Kinch, Costa Rica’s sole representative in this year’s Winter Olympics, being held in Turin, Italy, finished more than 30 minutes after the first-place winner slid across the finish line to glory and championship.

But his participation, representing a country with no snow, has captured the attention of The New York Times, Los Angeles Times and many other major international news media.

The seventh of 11 children born to a missionary couple, Kinch grew up in Costa Rica before moving to Colorado, in the United States, to attend RockmountCollege (now ColoradoChristianUniversity) in 1974. There, he picked up skiing as a way to stay in shape, and decided to form his own Olympic committee and team to represent his home country in the 1980 Olympic Winter Games, held in Lake Placid, Vermont, in the United States, according to a biography of Kinch on the University Web site.

That was the first appearance of a Costa Rican in the Winter Olympic Games (TT, Feb. 29, 1980).

Since then, Kinch, who will turn 50 in April, has competed in five Winter Olympic Games, never ranking high enough to make it into the Olympic biography, according to the Los Angeles Times.
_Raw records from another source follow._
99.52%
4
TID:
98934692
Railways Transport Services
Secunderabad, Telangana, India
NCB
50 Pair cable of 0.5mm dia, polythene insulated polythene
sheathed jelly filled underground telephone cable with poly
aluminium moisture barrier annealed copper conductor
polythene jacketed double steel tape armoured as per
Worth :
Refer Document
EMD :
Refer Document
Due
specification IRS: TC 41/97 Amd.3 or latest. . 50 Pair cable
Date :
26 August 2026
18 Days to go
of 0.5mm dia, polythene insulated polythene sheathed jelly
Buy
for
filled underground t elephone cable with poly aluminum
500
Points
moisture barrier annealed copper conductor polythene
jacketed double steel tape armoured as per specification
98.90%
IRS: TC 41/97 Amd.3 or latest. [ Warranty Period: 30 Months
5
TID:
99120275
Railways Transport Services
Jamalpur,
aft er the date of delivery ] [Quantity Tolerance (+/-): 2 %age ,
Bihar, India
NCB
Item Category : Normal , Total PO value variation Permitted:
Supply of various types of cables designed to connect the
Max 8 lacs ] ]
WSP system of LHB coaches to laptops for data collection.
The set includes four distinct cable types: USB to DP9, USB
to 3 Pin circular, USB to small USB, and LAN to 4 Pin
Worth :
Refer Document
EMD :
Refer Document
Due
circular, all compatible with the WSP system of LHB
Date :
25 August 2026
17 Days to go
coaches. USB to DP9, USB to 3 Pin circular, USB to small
He often is his own coach and trainer. This year, he carried the Costa Rican flag in the opening ceremonies accompanied by his fiancée, chiropractor and doctor. After caring for his father, who passed away two weeks before the games, Kinch had to use stock options to get a loan so he could buy his ticket and board his plane, 10 minutes before departure, the Los Angeles Times reported.

At this year’s race, Kinch fell out of his skis at the starting line, but battled back to beat Prawat Ngvajara – a 47-year-old Thai computer engineering professor from Philadelphia, representing Thailand – by 25 seconds.

“I’m an athlete at heart, and I still believe I can compete,” Kinch told The Miami Herald. “I’m a fierce competitor, even at my age.”